I would have a difficult time believing that these tenets would be acceptable to the majority of Americans, but, except for the last which has been set aside, these are still some essential provisions of American civil religion.
Since much of its population was fleeing oppression of one sort or another at least two more things come into play:
- 1. The tendency of the oppressed to become oppressors once in positions of power or finding themselves in the dominant culture. E.g. The puritans and other extreme Calvinists that burned “witches”.
- 2. The tendency for previously marginalized groups to carry the memory of such oppression into future generations, setting up a potential cultural attitude of arrogance and righteousness in reaction to the shared experience. E.g. Americans as the new chosen people or New Israel.
Both these characteristics helped to establish an environment in which the secret knowledge, the all-important gnosis, is possessed by the select few. God has elected political and civic leaders to direct the efforts of this country, because God favors this particular country above all others.
------------
__WORK REQUEST__: Extract everything from "Since much of" down to "or New Israel." in the passage on American civil religion, copying it word for word.

__RECORDS SHOWN__:
------------
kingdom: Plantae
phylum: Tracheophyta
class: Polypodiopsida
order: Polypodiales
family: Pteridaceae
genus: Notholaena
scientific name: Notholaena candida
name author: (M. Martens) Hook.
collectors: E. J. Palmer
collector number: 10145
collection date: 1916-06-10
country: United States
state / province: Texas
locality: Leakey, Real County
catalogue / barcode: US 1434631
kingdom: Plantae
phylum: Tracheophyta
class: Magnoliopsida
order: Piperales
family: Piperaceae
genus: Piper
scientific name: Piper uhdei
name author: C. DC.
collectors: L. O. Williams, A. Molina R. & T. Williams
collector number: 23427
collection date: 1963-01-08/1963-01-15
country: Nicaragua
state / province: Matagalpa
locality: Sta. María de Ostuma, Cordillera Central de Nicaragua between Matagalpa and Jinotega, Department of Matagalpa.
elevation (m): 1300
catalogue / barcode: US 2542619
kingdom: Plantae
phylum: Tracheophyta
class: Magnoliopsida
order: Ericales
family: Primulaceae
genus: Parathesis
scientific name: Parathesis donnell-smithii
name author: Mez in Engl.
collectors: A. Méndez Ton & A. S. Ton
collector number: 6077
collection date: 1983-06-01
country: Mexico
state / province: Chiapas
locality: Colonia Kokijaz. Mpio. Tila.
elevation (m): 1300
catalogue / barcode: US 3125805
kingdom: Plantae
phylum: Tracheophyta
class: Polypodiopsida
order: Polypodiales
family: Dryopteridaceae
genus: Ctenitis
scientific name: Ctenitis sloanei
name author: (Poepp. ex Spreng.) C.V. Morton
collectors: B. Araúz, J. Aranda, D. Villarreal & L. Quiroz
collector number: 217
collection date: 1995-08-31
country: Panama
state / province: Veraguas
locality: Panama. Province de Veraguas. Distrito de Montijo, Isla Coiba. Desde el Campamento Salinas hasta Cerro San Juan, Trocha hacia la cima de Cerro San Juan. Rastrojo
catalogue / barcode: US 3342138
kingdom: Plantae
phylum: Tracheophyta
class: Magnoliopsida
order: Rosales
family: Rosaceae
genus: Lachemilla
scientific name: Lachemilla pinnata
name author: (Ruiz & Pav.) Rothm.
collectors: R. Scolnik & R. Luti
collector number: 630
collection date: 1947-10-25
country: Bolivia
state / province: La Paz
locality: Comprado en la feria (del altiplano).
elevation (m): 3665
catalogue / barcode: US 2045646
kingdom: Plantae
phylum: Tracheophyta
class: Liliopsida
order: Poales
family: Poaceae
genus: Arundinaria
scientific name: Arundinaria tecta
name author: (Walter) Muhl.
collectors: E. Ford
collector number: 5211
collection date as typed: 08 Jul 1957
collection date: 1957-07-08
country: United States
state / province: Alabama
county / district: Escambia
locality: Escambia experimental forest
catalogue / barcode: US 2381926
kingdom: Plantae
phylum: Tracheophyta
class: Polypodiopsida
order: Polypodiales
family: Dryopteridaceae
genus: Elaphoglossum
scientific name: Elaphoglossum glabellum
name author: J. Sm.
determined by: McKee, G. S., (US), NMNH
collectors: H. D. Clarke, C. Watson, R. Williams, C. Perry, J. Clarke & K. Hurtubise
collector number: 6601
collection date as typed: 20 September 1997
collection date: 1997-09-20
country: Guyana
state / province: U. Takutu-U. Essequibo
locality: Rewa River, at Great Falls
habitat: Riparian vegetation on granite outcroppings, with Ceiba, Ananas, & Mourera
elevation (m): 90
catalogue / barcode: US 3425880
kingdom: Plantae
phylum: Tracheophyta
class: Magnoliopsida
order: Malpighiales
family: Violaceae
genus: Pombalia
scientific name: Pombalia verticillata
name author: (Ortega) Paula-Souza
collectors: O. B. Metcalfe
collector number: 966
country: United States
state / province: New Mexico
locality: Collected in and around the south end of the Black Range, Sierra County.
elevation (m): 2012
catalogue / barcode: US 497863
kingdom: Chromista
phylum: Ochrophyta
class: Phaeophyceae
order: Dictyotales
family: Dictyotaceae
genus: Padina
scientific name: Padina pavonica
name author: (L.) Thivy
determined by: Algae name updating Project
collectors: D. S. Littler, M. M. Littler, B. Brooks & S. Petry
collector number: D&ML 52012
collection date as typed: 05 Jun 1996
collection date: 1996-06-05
------------
__ANSWER__:
Since much of its population was fleeing oppression of one sort or another at least two more things come into play:
- 1. The tendency of the oppressed to become oppressors once in positions of power or finding themselves in the dominant culture. E.g. The puritans and other extreme Calvinists that burned “witches”.
- 2. The tendency for previously marginalized groups to carry the memory of such oppression into future generations, setting up a potential cultural attitude of arrogance and righteousness in reaction to the shared experience. E.g. Americans as the new chosen people or New Israel.